Stored data entries:
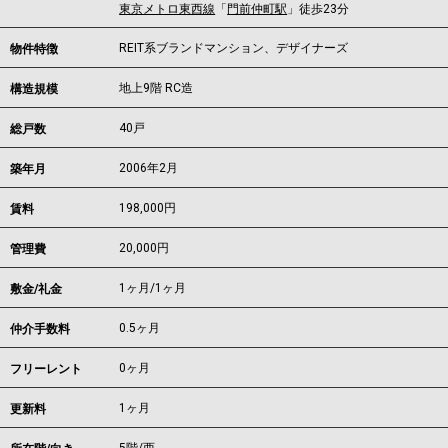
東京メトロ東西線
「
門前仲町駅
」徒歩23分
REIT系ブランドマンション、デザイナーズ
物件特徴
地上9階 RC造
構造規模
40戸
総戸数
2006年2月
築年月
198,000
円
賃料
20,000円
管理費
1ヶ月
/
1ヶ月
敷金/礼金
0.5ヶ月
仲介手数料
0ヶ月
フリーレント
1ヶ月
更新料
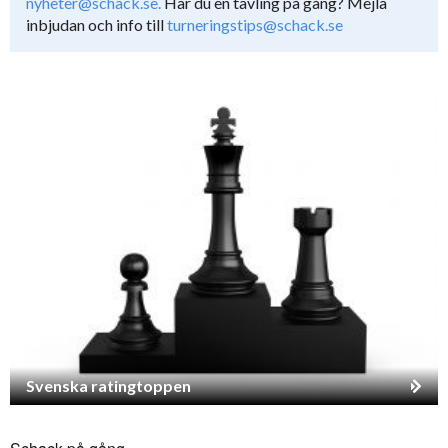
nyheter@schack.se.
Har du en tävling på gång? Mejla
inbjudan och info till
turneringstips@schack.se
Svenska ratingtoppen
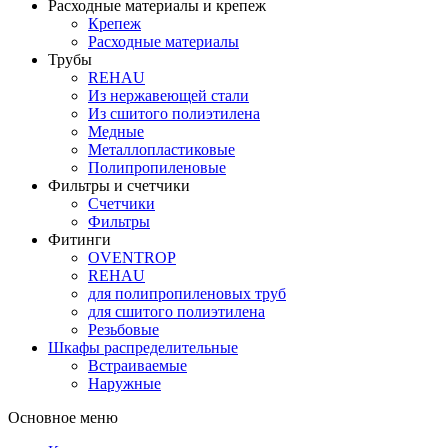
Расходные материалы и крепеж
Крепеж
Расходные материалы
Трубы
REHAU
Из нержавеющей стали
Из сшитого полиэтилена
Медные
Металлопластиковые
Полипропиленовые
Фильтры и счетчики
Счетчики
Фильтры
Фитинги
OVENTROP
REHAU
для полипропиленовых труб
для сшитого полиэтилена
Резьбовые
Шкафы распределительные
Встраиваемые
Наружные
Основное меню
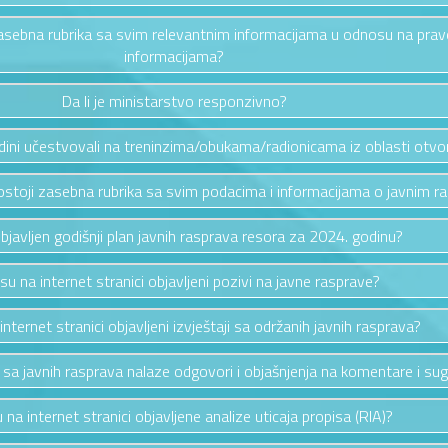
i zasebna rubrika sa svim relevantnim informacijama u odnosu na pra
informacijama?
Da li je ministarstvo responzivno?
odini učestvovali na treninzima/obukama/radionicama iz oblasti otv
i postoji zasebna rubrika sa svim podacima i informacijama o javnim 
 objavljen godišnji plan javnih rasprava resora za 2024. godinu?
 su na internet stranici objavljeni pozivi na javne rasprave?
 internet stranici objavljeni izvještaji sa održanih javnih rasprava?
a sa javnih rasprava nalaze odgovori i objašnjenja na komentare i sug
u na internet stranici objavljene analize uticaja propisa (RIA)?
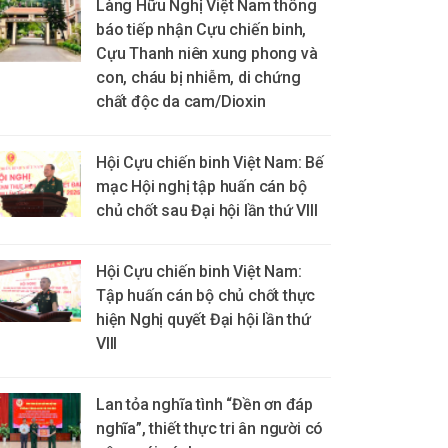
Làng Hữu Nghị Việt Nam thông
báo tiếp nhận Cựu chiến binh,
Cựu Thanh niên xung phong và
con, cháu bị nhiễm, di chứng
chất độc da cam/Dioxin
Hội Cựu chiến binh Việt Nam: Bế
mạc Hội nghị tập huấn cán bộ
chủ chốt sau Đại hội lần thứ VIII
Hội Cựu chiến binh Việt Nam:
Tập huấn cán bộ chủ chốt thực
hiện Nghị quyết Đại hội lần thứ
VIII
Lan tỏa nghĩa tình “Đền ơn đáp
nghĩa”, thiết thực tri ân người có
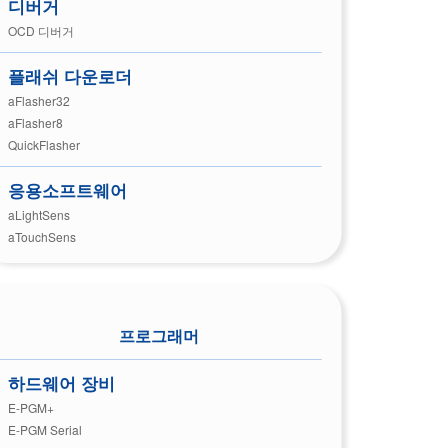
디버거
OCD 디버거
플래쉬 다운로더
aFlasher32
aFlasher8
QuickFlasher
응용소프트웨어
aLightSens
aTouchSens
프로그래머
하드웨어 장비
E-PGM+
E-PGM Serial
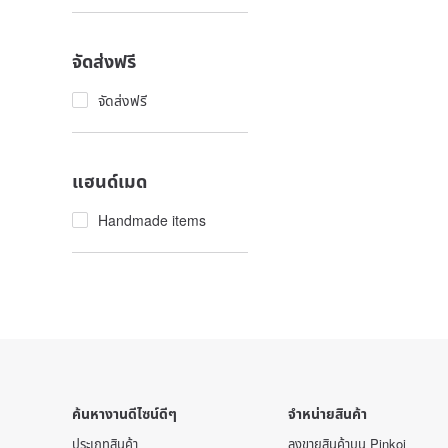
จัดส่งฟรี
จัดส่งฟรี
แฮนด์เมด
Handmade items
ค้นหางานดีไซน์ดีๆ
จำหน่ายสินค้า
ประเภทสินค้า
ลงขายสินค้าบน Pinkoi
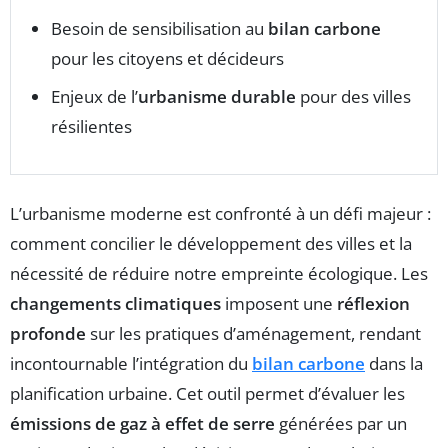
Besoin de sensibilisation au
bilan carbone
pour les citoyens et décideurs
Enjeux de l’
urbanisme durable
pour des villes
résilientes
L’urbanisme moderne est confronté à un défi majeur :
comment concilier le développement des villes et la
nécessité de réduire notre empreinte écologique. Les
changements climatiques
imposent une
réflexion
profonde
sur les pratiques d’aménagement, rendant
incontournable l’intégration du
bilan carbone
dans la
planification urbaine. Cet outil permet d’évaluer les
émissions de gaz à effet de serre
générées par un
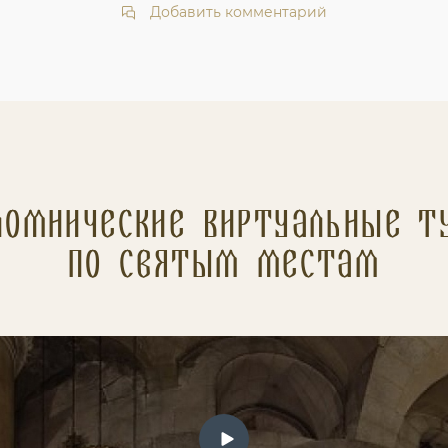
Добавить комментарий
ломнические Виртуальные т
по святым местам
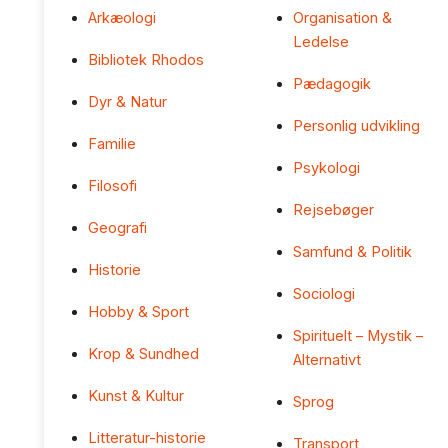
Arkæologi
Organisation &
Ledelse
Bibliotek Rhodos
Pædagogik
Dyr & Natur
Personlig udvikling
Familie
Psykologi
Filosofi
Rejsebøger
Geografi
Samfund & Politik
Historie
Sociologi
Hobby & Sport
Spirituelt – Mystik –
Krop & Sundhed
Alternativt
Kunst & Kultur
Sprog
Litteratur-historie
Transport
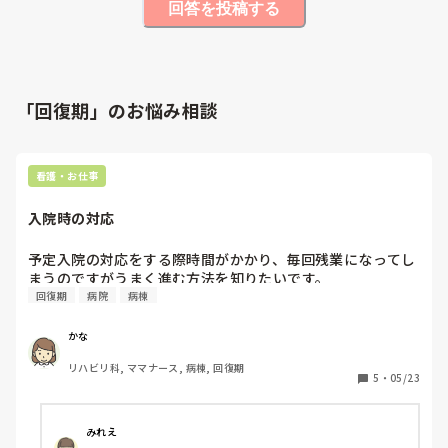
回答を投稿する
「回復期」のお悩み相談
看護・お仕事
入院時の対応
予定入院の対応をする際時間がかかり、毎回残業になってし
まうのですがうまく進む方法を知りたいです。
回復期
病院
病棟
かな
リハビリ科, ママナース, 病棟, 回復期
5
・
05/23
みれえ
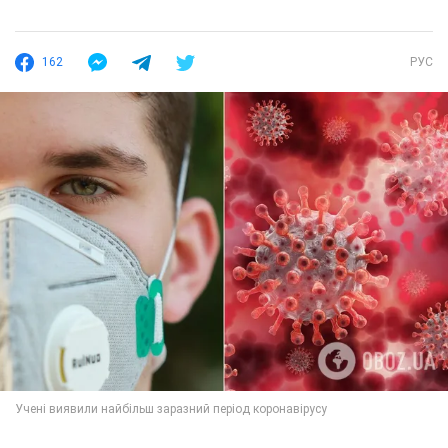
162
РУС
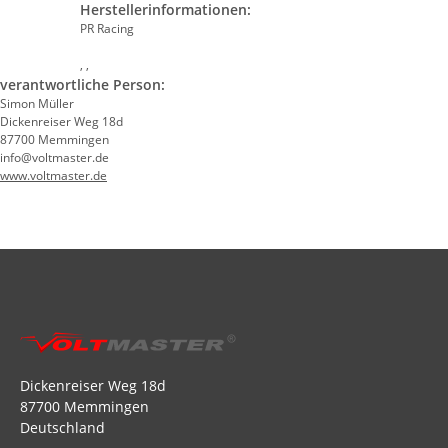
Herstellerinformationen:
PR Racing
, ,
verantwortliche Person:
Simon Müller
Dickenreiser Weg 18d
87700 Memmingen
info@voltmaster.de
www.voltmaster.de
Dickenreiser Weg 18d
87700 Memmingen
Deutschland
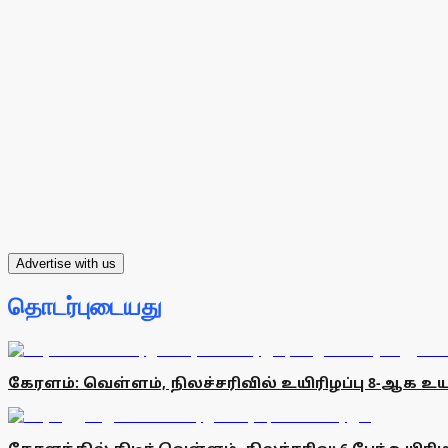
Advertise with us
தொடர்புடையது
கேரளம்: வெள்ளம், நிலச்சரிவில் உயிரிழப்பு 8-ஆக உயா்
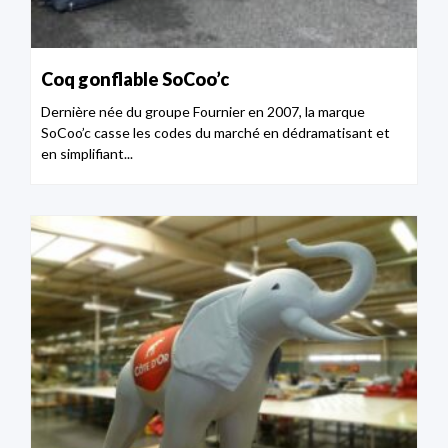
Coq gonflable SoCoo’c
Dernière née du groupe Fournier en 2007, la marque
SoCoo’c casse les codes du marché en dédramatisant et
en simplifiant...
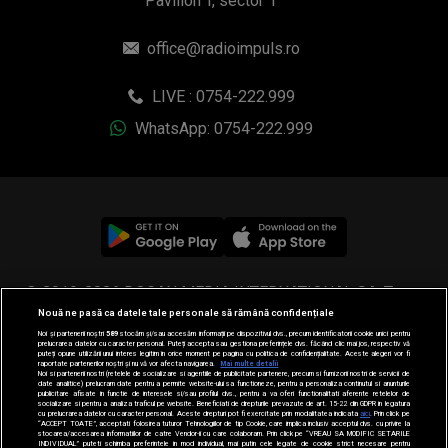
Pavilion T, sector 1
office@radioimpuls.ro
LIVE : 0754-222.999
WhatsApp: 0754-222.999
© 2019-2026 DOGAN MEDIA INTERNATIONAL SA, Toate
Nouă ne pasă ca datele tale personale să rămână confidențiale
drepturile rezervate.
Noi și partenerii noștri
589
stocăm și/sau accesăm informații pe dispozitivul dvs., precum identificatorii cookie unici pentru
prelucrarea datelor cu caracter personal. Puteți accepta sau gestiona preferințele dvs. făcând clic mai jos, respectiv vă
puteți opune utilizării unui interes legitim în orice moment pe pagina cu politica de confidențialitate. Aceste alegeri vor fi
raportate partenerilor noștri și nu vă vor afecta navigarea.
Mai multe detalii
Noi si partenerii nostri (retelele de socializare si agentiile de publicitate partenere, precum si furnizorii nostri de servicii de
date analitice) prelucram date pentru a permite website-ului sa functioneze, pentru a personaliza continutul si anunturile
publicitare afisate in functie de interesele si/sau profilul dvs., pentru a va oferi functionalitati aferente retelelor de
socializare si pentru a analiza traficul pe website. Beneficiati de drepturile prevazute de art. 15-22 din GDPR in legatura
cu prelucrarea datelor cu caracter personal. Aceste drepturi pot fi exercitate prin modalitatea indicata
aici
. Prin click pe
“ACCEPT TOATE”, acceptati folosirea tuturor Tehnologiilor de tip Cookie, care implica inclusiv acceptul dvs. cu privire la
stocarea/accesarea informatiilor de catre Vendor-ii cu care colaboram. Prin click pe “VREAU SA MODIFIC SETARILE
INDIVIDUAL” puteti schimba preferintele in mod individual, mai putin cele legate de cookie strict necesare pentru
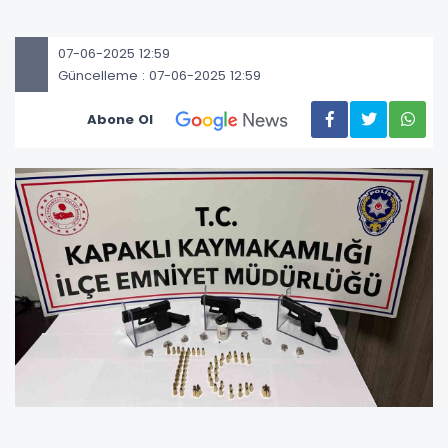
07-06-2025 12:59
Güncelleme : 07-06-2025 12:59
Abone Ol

WORK REQUEST:
The lines sought are those in the data above that include the string "Расходные"; copy each one.

REPLY:
Расходные материалы и крепеж
Расходные материалы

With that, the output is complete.